I do. I have. It’s made. It’s literally eyeballing me from the calendar as I type.

After an agonizing conversation with the vet and consultations with fellow pet fanatics, Puppy Dog’s time has run out. She’s nearly twice the average age of her breed, she’s traveled far and wide, and she’s had an epic life most dogs could only dream about.

So here’s the rub: this life is being somewhat cut short. She has a good month left in her. Maybe more but that’s doubtful. However, I am moving across state in a month and Sailor is out to sea in a few weeks for the whole summer. So we’ve decided that it is more fair to have both of us with her at the end rather than put her through the stress of a possible move and/or wait until such time that she is in (what has been described to me) what will be excruciating pain.

The vet has been called. An appointment made. Services pre-paid (nothing says heartless like whipping out the credit card after a beloved companion is gone). And a flight arranged for Sailor to come home.

And it’s on the calendar. Staring me down.

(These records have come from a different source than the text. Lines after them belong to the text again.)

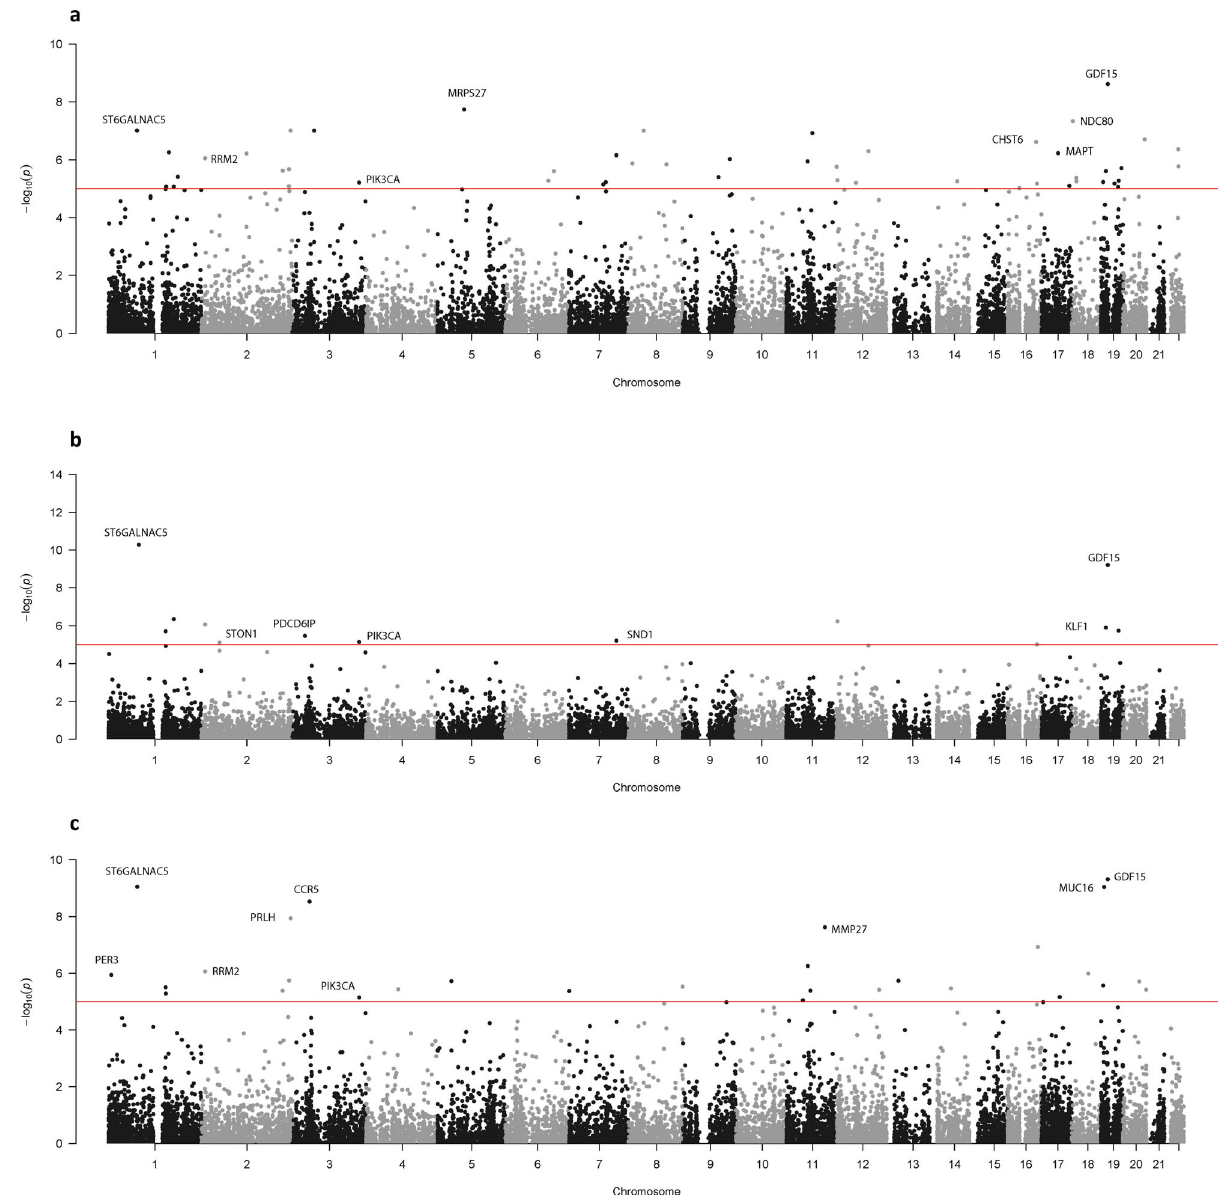
Fig. 3 P -values of the Indo-European meta-analysis. The gene-based p -values of the meta-analysis association study ( N = 22,139) combining the four Indo-European derived cohorts using the ( a ) EMMAX-VT test, ( b ) EMMAX-CMC test, and ( c ) ACAT. The line represents the genome-wide signi fi cant threshold of 1 ×10 − 5 . These plots are based on results in Supplementary Data 15 – 17,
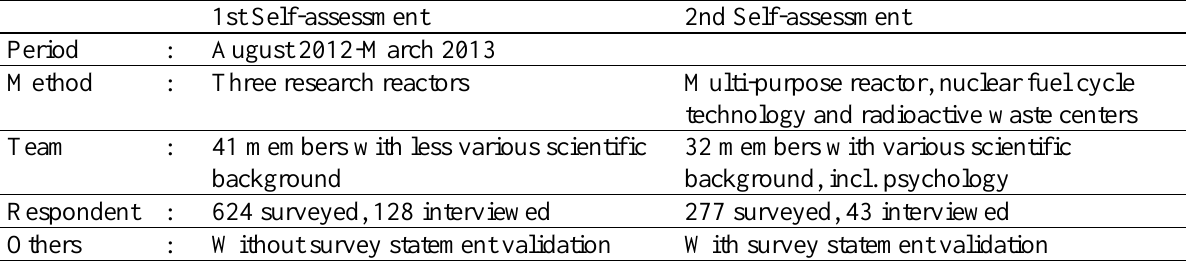
Table 1. Summary of Self-Assessment Conduct in BATAN with survey statement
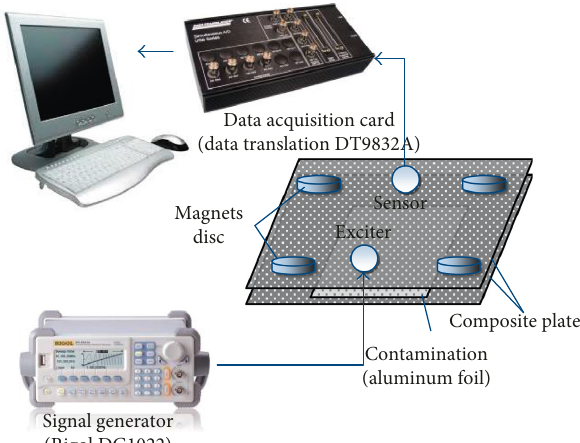
Signal generator (Rigol DG1022) Figure 4: Schematic of the bond inspection in composite plates using the SuRE method.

It feels unfair. It feels cold and calculated. It generally just feels shitty. I tell myself that if it were me, say, if I had an inoperable brain tumor or some other such malady, I would want control. I would set a time and a place. Make myself comfortable. Be surrounded by loved ones. And hopefully go gently into that dark night.

So Puppy Dog will be given appropriate pills to make her calm and comfortable (she never did like going to the vet). She will have her bed and blanket and her favorite Sailor t-shirt. And she will be with both Sailor and I who love her to the point of insanity.

She will be cremated and her ashes will be distributed amongst Asbury Woods, the island back in Maine, her favorite woods up in Northern Michigan, and I am even sending some to a friend to be sprinkled back in Italy, where I first met and fell in love with her. A little part of her will be in every place she loved even if she is no more.

So I am trying to focus on loving her now rather that starting to miss her before she’s even gone.